Queen concerned with southern unrest and drug problem
Her Majesty the Queen has expressed grave concern over the unrest in the far South and, in particular, the attacks on Buddhist monks while they are traveling to receive alms and urged all parties concerned to try to restore peace and order in the region.
Delivering a long speech on August 11 at the Chitrladda palace ahead of her birthday anniversary, the Queen said she was shocked and felt very sad when she heard that monks were hurted while they were receiving alms from members of the public. She noted that assaulting monks as they were receiving alms was unprecedented because monks have never caused troubles in the Thai society.
Since King Rama IV who donated land for the missionaries to build churches in Thailand and who also asked them to teach him English and Latin so he would be able to truly understand the core teachings of Christianity and other religions, the Queen said that His Majesty the King too has been a patron of all religious faiths. The King, she added, presented awards to Islamic teachers and the imams each year when he visited the three southernmost provinces.
The Queen however said that she didn’t want to believe that all the assaults against monks were perpetrated by Malay Muslims because the Malay Muslims she used to know were kind.
Besides the unrest in the far South, the Queen also expressed serious concern over drug abuse problem which, she noted, has spread to every community and every corner of the streets. She accused the drug producers and peddlers as murderers who are killing Thai youth in a cold-blooded manner.
The Queen urgned the government of Prime Minister Yingluck Shinawatra to carry on with her royally-initiated “Mother of the Land Fund” project to address drug abuse problem at village level.
Initially, 622 villages joined the programme when it was first launched in 2004 and has since then expanded to cover 12,189 villages nation-wide. The Abhisit government has contribed about 300 million baht to the project.

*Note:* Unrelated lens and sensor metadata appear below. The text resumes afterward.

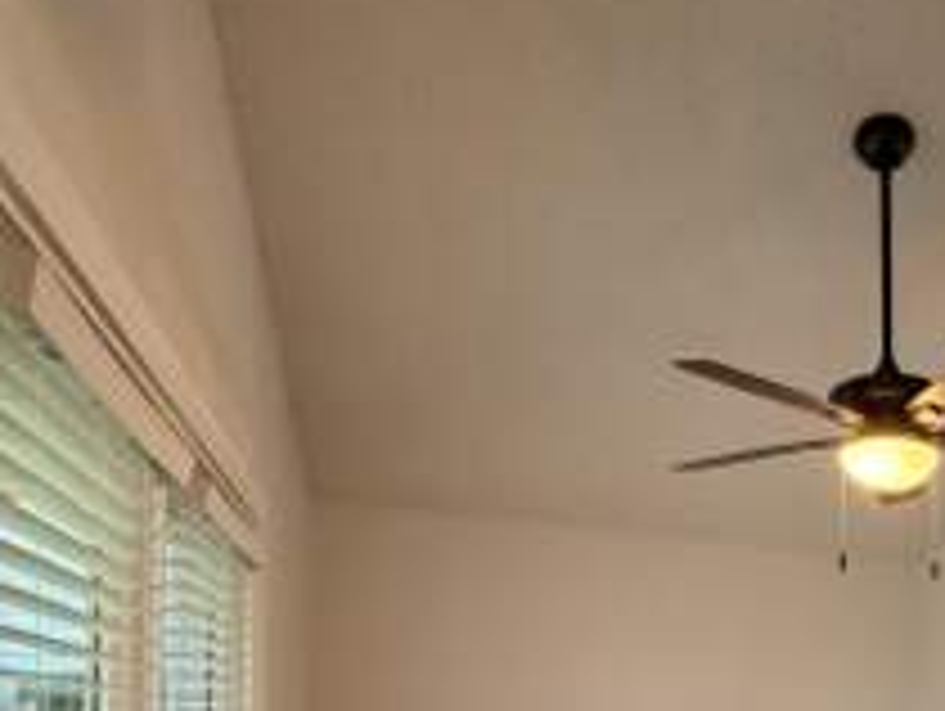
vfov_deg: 39.2
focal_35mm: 32
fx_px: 875
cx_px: 900
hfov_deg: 48.8
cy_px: 706
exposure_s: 1/60
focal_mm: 2.22
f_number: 2.2
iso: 320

Meanwhile, Lt-Gen Udomchai Thammasarorach, commander of the Fourth Army Region, told the Isra news agency that outlaw gangs involved in contraband and narcotics trafficking have been responsible for more than 80 percent of the violent incidents in the three southernmost provinces.
The gangs, he said, have hired Islamic militants to carry out violent activities such as bomb attacks in order to distract the attention of security forces from their illegal drug and contraband trafficking activities or from their trafficking routes.
The commander disclosed that authorities had seized evidences, including transactions of money transfer, implicating the drug and contraband gangs of working hands in gloves with the militants in perpetrating violence in the region.
In order to deal effectively with the drug and contraband gangs, Lt-Gen Udomchai said the Fourth Army Region would seek cooperation with the Anti-Money Laundering Office, the Department of Special Investigation, the Office of Narcotics Control Board and the Office of National Counter-Corruption Commission to try to seize the dirty money.
As for the Islamic militants who account for about 20 percent of the violent incidents, he said that the Fourth Army Region would try to convince the “misguided” militants to give themselves up by granting them with an amnesty. These defectors will however have to undergo “re-education” for a certain period of time before they are allowed back to the society.
Lt-Gen Udomchai disclosed that several militants had already surrendered to the authorities since the amnesty programme was launched. The number of militants have been declining to not more than 7,000 with their activities now being confined to 12 districts from 37 districts as were previously.